Ora, a autora, recorrente, invoca um contrato de arrendamento cuja validade não e posta em duvida.


Apresenta-se na qualidade de senhoria do andar arrendado, e dirige a acção contra a re, como arrendataria.


Tanto basta para estarmos perante uma acção de despejo.
E certo que a autora não pede abertamente o despejo imediato, nem tão-pouco pede claramente que se faça cessar imediatamente o arrendamento.
Mas pede a rescisão do contrato de arrendamento, não porque este não seja valido, mas porque a re, segundo a autora alega, infringiu algumas clausulas desse contrato.

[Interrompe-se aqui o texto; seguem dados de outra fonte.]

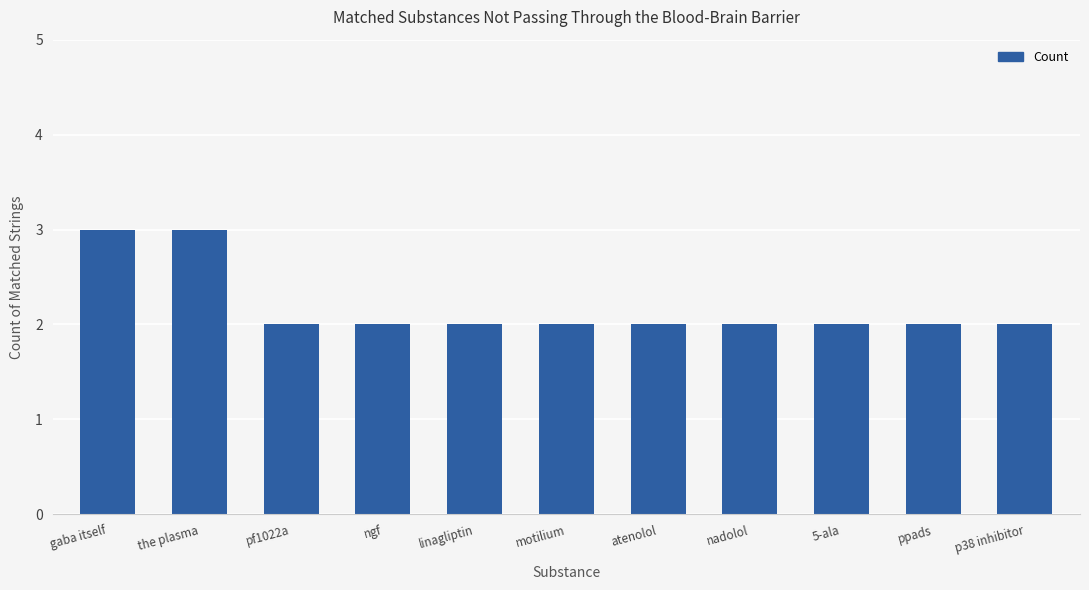

What is the difference between the maximum and minimum values?

1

Ora, pedir a rescisão de um contrato cuja validade não e posta em duvida, não e mais que pedir a cessação imediata de tal contrato.
E, no caso dos autos, pedir que se faça cessar imediatamente o arrendamento, o que e o mesmo que pretender o despejo imediato.
Em tais condições, ao pedido de rescisão do contrato de arrendamento por infracção das suas clausulas corresponde o processo especial de despejo referido no artigo 977 do Codigo de Processo Civil, por virtude do disposto no paragrafo 1 desse artigo.


Por tudo quanto fica exposto, negam provimento ao recurso, mantem o acordão recorrido e estabelecem o seguinte Assento:


"O processo especial de despejo e o meio proprio para se pedir a rescisão, por infracção das suas clausulas, de um contrato valido de arrendamento".


E condenam nas custas a recorrente.



Lisboa, 29 de Junho de 1950


Campelo de Andrade (Relator) - Bordalo de Sa - A. Bartolo
- Jaime de Almeida Ribeiro - A. Cruz Alvura - Alvaro Ponces - Roberto Martins - Rocha Ferreira - Raul Duque - Artur A. Ribeiro - Antonio de Magalhães Barros - Pedro de Albuquerque - Jose de Abreu Coutinho - Lencastre da Veiga (Vencido: posta a acção na base de rescisão de contrato, entendi que o meio proprio era o do processo comum, não tendo, pois, aplicação o paragrafo 1 do artigo 977 do Codigo de Processo Civil).